TASK OBJECTIVE:
Keep the text of the data exactly as it is and omit each picture from the copy.

GIVEN DATA:
- - -

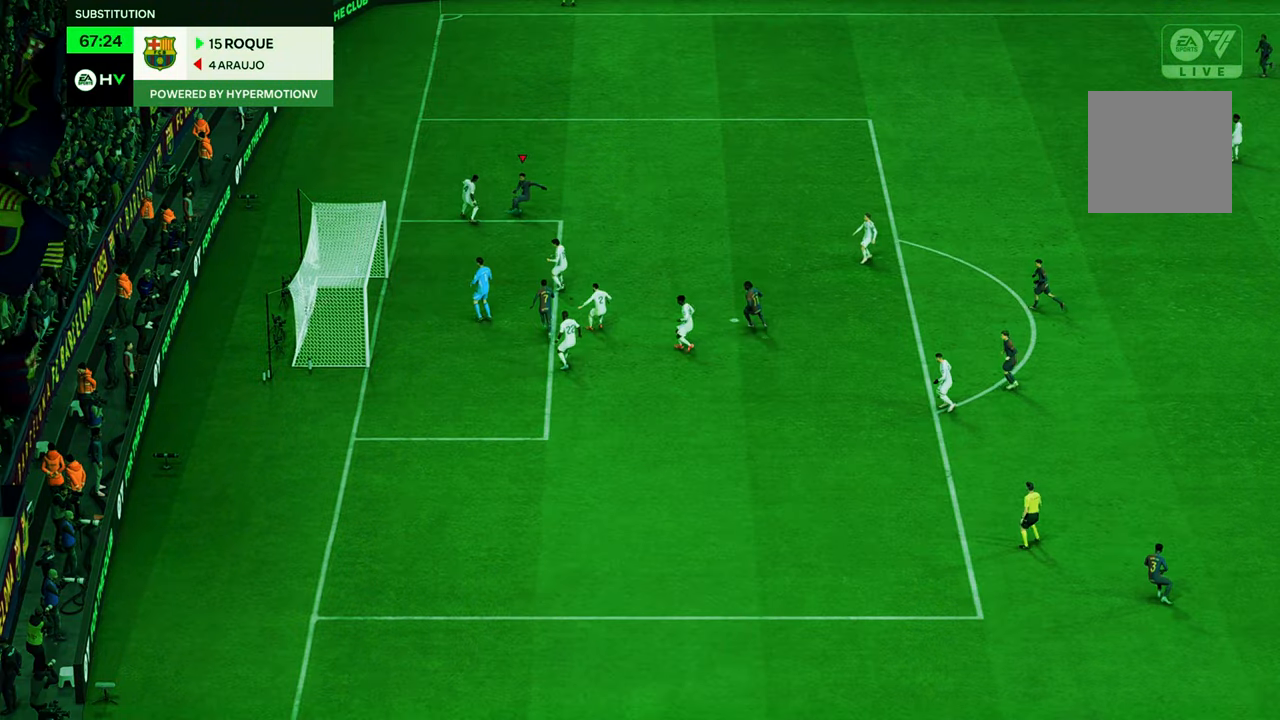
{"buttons": [], "left_stick": "down-left", "right_stick": "center", "events": [[250, "R2", "up"]]}
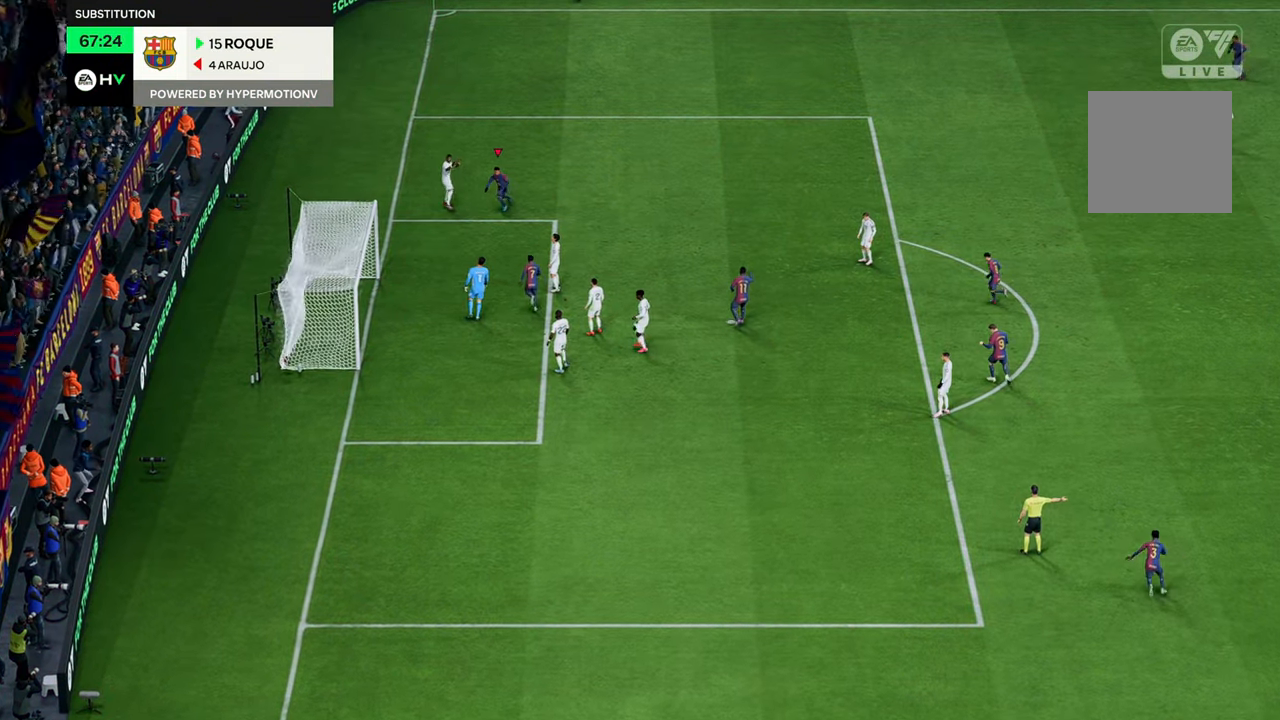
{"buttons": [], "left_stick": "down", "right_stick": "center", "events": [[117, "left_stick", "down"]]}
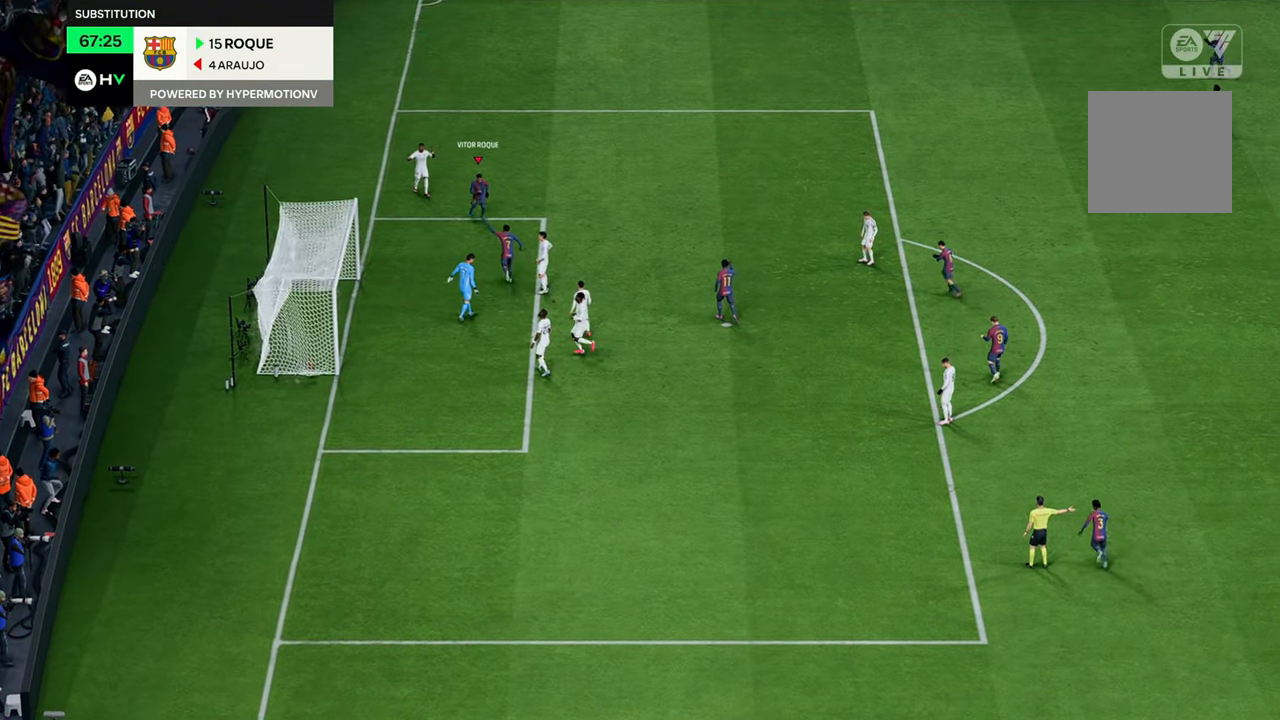
{"buttons": [], "left_stick": "down-right", "right_stick": "center", "events": [[117, "left_stick", "down-right"]]}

- - -

OUTPUT OF THE TASK:
{"buttons": [], "left_stick": "down-left", "right_stick": "center", "events": [[250, "R2", "up"]]}
{"buttons": [], "left_stick": "down", "right_stick": "center", "events": [[117, "left_stick", "down"]]}
{"buttons": [], "left_stick": "down-right", "right_stick": "center", "events": [[117, "left_stick", "down-right"]]}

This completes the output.